BARABOO, Wis. — Jim Dohner began planting trees in rural Sauk County in the late 1980s. He's been selling his Fraser and white pines since 1997 away from the politics that play out 49.6 miles to the southwest at the state Capitol. That’s where there has been debate recently about what to call the decorated tree that towers under the granite dome.
Dohner’s customers come looking not for holiday trees but Christmas trees for their family rooms, the small corners of apartments and even outdoor decks. They do debate, but it’s about the height, shape and whether or not there will be enough clearance for piles of presents.
“It may take only five minutes when it’s really cold out, otherwise it can be 25 minutes or so,” Dohner said of the families who come to his Christmas Treeland just north of Baraboo. “Everyone wants their own style.”
Christmas trees are big business in Wisconsin, which ranks fifth nationally in sales, number of trees cut and acres of trees, according to the Wisconsin Christmas Tree Producers Association. U.S. Department of Agriculture data shows the state was home in 2017 to 859 Christmas tree farms that cut 700,341 trees. In 2012 the state had nine more farms but cut about 89,000 fewer trees. The number of acres of Christmas trees remained about the same.
Jackson County led the way in 2017 with 165,523 trees cut, followed by Waushara County at 93,243, Lincoln County at 65,647 at and Shawano County at 36,606. Iron, Milwaukee, Menominee and Vilas were the only counties without a tree farm.
“I think we’re doing really well,” said Cheryl Nicholson, executive secretary of the Wisconsin Christmas Tree Producers Association in Portage, Wisconsin. “Wholesalers are sold out, the Christmas tree supply is getting filled, and we don’t have extra trees laying around. There’s enough buyers that all the trees are sold.”
But this is farming so weather is a constant concern. Drought can decimate young trees while too much rain can lead to root rot. Other issues include finding adequate labor as well as finding family members or others to take over tree operations when owners retire.
Nicholson’s parents, Robert and Virginia Mountford, left the business in 2018 after running their farm near Poynette, Wisconsin, since 1957.
“It was kind of a sad thing and kind of an end of an era,” Nicholson said of the decision that's being replicated across the state. “You have families that have done it for a long time, and you have people that can’t continue it and the farm just stops. You do it because you love it so much. It’s like dairy farming.”
Dane County is a hotbed for tree farms due to its large population base surrounded by rural areas. The 41 farms in 2017 in the county harvested almost 20,000 trees.
Alan Motl was working in construction in 2002 when he bought 120 acres near the Maunesha River northwest of Marshall, Wisconsin. About 15 acres of his Riverside Christmas Trees are now covered in Fraser firs as much as 16 feet tall and Canaan firs as much as 11 feet tall. The farm also has white pines, but they won’t be ready for harvest for a few more years. Motl, 60, also sells wreaths, swags and kissing balls. He quit his construction job to focus on the tree farm, which is a full-time endeavor from March through December.
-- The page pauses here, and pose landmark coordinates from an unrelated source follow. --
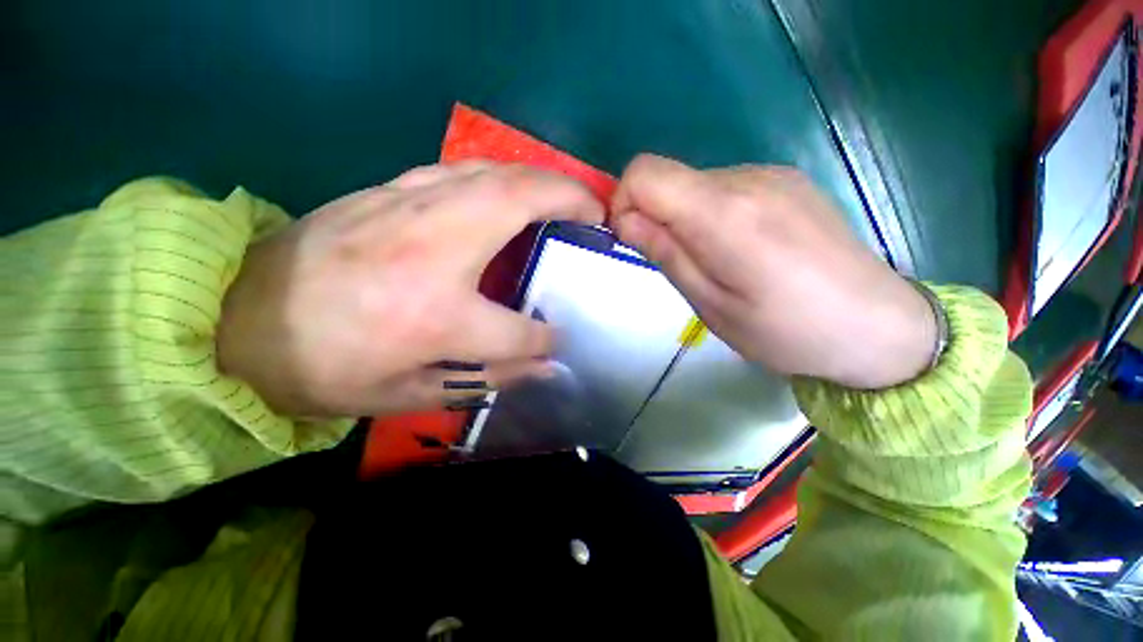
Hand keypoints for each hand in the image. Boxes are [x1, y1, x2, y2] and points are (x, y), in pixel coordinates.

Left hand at [218, 162, 603, 416]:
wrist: (237, 319)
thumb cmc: (325, 368)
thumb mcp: (410, 394)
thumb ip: (488, 377)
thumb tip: (545, 366)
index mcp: (437, 316)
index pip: (519, 330)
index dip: (547, 337)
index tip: (559, 338)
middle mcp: (434, 252)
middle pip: (520, 205)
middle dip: (569, 200)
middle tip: (596, 211)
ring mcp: (409, 210)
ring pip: (494, 173)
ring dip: (540, 179)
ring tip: (565, 195)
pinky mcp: (388, 191)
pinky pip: (460, 171)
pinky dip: (498, 175)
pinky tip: (508, 190)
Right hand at [609, 154, 934, 388]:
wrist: (878, 325)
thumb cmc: (786, 330)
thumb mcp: (710, 305)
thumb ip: (665, 254)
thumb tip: (625, 219)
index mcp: (725, 214)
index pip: (645, 174)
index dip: (624, 202)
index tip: (632, 239)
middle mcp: (748, 178)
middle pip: (669, 177)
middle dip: (654, 215)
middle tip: (676, 263)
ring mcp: (772, 174)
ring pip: (695, 184)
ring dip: (685, 218)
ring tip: (715, 261)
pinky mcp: (787, 180)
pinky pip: (725, 187)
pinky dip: (712, 214)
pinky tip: (741, 248)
“There’s a lot to be done,” Motl said of trimming and caring for trees as well as maintaining the property. “Within an hour radius two or three (tree farms) have closed down, which means people are looking for other places to go. It gives us more business, but you’re not seeing a lot of people getting into it. My kids don’t have an interest. When I decide in another five years to retire I’ll probably close up.”
Back at Christmas Treeland on Terrytown Road just north of the Baraboo River, Dohner and his wife of 47 years, Suzanne, had 90 acres when they bought the place. But the state through the years has lopped off about 25 acres for road work, including the U.S. Highway 12 bypass. The farm had a slow start when the first two years of plantings were wiped out by drought. But it now sports more than 15,000 trees across 12 acres, some of which were shipped off this past week to be sold at convenience-store lots in Rock Springs and Merrimac, Wisconsin.
The Dohners sell fresh handmade wreaths and offer free cups of apple cider. They even have a freezer stuffed with hamburger made from a herd of grass-fed Black Diamond Angus that graze nearby.
The Dohners have an exit plan that doesn’t involve closing the farm. Their daughter, Jennifer Dohner Albrecht, and her husband plan to take over the business when the elder Dohners retire. Jim Dohner, 68, said the Christmas tree business is somewhat protected from the volatility of the marketplace. The industry offers something more insulated from internet sales than most retail items.
“Amazon can’t affect us much,” Dohner said. “We just want to continue to support the happiness of the individuals that come out here to get a tree because it’s part of their Christmas.”